Вот он упёрся во что-то скользкое – стекло, может. Почти ничего не видел, кроме плотной белёсой пелены. Щурился, драл глаза в надежде, что зрение всё же вот-вот вернётся, ведь ещё совсем недавно он вообще ничего не различал, но нет, они только сильнее горели и слезились от растирания. Оступившись, он споткнулся, и внезапно невидимый железный брусок вдарил под рёбра, выбив из него воздух. Вадим сдавленно прохрипел, корча губы в немом вопле. Когда же снова вдохнул, иззябшей пятернёй нащупал обидчика – перила.
– Дойду, я дойду… И не сдамся, – почти без голоса повторял он. – Только нельзя останавливаться…
Ещё стекло, и ещё. В ладони его то и дело впивались острые с торца подоконники. Пару раз Вадим успевал отдёрнуть руки за мгновение до боли, а дальше опаздывал, и металлические пластины окон царапали его до крови.

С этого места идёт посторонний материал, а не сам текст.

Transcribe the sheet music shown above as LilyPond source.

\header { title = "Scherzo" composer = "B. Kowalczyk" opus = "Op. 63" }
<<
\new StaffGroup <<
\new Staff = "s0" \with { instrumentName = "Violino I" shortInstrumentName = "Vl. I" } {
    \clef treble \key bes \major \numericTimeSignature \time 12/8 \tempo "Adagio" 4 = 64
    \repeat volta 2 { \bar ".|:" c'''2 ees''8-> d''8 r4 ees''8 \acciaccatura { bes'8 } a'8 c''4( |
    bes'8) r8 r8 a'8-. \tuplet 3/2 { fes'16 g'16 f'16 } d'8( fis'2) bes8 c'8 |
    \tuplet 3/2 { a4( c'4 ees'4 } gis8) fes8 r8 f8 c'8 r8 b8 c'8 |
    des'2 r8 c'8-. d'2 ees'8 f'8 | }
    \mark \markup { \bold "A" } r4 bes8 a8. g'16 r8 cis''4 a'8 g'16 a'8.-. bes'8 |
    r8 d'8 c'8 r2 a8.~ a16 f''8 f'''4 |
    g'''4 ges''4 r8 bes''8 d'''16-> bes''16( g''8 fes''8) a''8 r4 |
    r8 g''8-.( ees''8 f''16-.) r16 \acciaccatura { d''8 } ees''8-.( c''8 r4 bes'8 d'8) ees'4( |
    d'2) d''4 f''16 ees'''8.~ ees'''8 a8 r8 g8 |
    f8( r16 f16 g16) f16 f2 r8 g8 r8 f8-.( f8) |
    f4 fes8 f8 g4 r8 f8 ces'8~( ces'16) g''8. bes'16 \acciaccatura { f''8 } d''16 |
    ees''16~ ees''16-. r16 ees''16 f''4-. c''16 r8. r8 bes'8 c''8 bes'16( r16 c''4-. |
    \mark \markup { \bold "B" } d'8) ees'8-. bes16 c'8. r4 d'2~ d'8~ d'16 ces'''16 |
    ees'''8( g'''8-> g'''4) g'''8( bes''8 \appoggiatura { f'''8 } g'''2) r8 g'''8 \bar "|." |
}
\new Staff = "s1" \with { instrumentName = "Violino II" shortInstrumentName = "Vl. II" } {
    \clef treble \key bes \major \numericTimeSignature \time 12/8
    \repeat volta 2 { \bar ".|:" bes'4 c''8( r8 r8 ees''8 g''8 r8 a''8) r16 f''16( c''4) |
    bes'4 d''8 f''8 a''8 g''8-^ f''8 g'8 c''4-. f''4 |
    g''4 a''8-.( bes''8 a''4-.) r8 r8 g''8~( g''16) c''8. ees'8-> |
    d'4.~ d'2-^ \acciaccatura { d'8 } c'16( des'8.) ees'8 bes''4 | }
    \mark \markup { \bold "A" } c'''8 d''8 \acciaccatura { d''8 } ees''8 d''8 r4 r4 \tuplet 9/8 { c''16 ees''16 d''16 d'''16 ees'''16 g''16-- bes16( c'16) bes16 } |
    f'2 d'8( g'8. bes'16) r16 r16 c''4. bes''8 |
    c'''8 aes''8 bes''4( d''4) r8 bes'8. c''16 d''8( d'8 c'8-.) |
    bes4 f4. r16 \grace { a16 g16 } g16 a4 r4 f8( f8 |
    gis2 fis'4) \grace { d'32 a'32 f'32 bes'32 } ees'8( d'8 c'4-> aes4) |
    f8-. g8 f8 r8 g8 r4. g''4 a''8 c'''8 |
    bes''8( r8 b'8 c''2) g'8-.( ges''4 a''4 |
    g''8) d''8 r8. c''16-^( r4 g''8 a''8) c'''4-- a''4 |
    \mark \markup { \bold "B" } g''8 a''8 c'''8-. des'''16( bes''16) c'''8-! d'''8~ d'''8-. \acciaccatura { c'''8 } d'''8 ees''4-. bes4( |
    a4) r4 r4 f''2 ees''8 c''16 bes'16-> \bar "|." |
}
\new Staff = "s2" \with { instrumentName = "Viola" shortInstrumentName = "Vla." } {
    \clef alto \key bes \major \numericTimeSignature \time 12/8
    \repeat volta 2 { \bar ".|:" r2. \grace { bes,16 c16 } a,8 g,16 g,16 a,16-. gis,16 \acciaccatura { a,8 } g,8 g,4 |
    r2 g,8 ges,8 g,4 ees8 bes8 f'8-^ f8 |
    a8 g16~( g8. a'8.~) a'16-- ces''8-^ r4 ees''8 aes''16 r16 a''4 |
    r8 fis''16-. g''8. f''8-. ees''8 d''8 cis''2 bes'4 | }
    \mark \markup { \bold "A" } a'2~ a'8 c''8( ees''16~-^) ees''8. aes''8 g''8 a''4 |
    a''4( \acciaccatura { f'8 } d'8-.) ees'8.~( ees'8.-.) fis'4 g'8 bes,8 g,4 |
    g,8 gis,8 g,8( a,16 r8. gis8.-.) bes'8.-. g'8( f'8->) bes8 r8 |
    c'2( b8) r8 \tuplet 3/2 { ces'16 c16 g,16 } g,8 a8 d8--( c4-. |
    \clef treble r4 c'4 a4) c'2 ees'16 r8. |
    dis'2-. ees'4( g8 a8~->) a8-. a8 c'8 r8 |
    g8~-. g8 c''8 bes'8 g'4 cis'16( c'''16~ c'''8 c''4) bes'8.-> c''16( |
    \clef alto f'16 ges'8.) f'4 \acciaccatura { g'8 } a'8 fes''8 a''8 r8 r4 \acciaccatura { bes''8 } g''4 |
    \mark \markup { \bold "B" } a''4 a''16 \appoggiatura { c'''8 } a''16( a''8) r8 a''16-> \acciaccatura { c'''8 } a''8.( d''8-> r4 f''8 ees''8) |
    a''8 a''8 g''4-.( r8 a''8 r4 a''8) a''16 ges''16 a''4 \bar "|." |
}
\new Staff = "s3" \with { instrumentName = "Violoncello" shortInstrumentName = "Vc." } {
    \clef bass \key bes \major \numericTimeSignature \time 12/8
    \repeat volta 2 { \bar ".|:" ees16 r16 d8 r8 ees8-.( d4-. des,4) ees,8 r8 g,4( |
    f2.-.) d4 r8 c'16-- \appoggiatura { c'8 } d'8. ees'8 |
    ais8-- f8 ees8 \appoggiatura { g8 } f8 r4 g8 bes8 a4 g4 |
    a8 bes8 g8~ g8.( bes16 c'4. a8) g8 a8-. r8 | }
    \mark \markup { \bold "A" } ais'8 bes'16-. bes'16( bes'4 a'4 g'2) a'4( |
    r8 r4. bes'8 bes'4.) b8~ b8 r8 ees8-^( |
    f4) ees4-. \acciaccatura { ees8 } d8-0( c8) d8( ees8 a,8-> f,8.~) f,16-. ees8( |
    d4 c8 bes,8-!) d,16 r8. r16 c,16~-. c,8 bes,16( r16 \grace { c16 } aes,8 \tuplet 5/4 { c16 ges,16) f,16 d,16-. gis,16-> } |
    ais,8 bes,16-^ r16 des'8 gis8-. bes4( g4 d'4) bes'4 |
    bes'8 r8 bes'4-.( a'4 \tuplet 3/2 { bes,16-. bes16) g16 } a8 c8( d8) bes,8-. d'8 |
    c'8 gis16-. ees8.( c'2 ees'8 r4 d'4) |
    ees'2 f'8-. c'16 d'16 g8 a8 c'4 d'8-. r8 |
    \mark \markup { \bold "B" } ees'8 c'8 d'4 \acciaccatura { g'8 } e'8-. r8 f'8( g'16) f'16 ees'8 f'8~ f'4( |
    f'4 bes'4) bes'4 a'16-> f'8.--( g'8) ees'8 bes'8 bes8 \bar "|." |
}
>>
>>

Люди, ещё и ещё люди, парень натыкался на них, а они в ответ шипели: «Накурятся неизвестно чего, и после шляются всюду». И брезгливо отпихивали его от себя. А он снова и снова бился спиной и животом о перила. Падал на асфальт, зарывался ладонями в опавшие листья, в месиво луж, в чавкающую грязь. Тяжко выл сквозь зубы, когда всё больше промокал и промерзал, а о помощи просить не получалось – не было голоса. С трудом поднимался и плёлся дальше. Но куда дальше? Где он? Как сюда попал? Как выбраться теперь? И сможет ли Вадим выбраться?
Снова встретились холодные стёкла. Вот только почему-то опять ничего не видел – наверное, наступила ночь. Рук, кажется, больше не было, и ног тоже. И не холодно ему уже вовсе, а просто устал. Вдруг рука провалилась в пустоту – стена закончилась. Шагнул в неизвестность, а там тишина, сырой воздух и корявая кирпичная кладка. Спиной он сполз по ней на асфальт, сжался и уткнулся носом в колени.
– Тепло, сейчас будет тепло, – успокаивал он сам себе. – И не больно ведь, правда? Правда…
Дыхание успокаивалось. Почему он здесь? Где здесь? Надо встать, идти дальше и бороться. Только зачем? И с кем, с кем бороться? Нет сил. Растратился в поединках с перилами, которые, что было злобы, вонзались в него, но так и не сломали его. Теперь холод за них добивал. Ну уж нет!
Застонав, он дёрнулся вверх, что было сил, и приподнялся. Царапал стену, цеплялся за выступы, но без толку. Когда же по глупости чуть глубже вдохнул, хрипы из горла в мгновение задушили его. Дрожащими руками парень крест-накрест перехватил шею, силясь дышать ещё – не получалось. Тут же перебросился на грудь, и всё трепал заиндевевшую толстовку – зачем, и сам не понимал. И вдруг оборвались его всхлипы, сознание помутилось и следом под ухом оказалась стена. Но что же это? Его хлопали по щекам и в то же время затягивали на шее мягкую петлю. Душат? Он запаниковал и завозился в чьих-то крепких руках.
– Не надо… Ну, пожалуйста, не надо… – просил он.
Непослушными пальцами парень, как мог, высвобождал горло из удавки, но ему не позволили выпутаться, а ещё круче сдавили глотку. Сопротивляться сил у Вадима не осталось, он смирился со страшной участью, и его голова заваливалась на бок. Но её подняли и продолжили растирать ему лицо. И неожиданно сквозь нестерпимую ломоту во всем теле к его угасающему сознанию прорвался мужской голос:
– Давай, дружище, рано тебе умирать, слышишь! Просыпайся же! Сейчас поможем тебе, вытащим, отобьём. Ты только дыши. Дыши!
Наивно поверив в спасение, Вадим охотно подчинился невидимому собеседнику и тут же часто задышал. Значит, не убивают, значит, ошибся, и не в кучу ненужности его пока, нет. Там другие пусть остаются, а ему к живым нужно, с живыми. И потому он всё цеплялся за человека, которого не видел, впивался скрюченными пальцами в его невидимую дутую куртку и не отпускал, не переставая кашляя. Рядом люди, только бы не ушли и не бросили.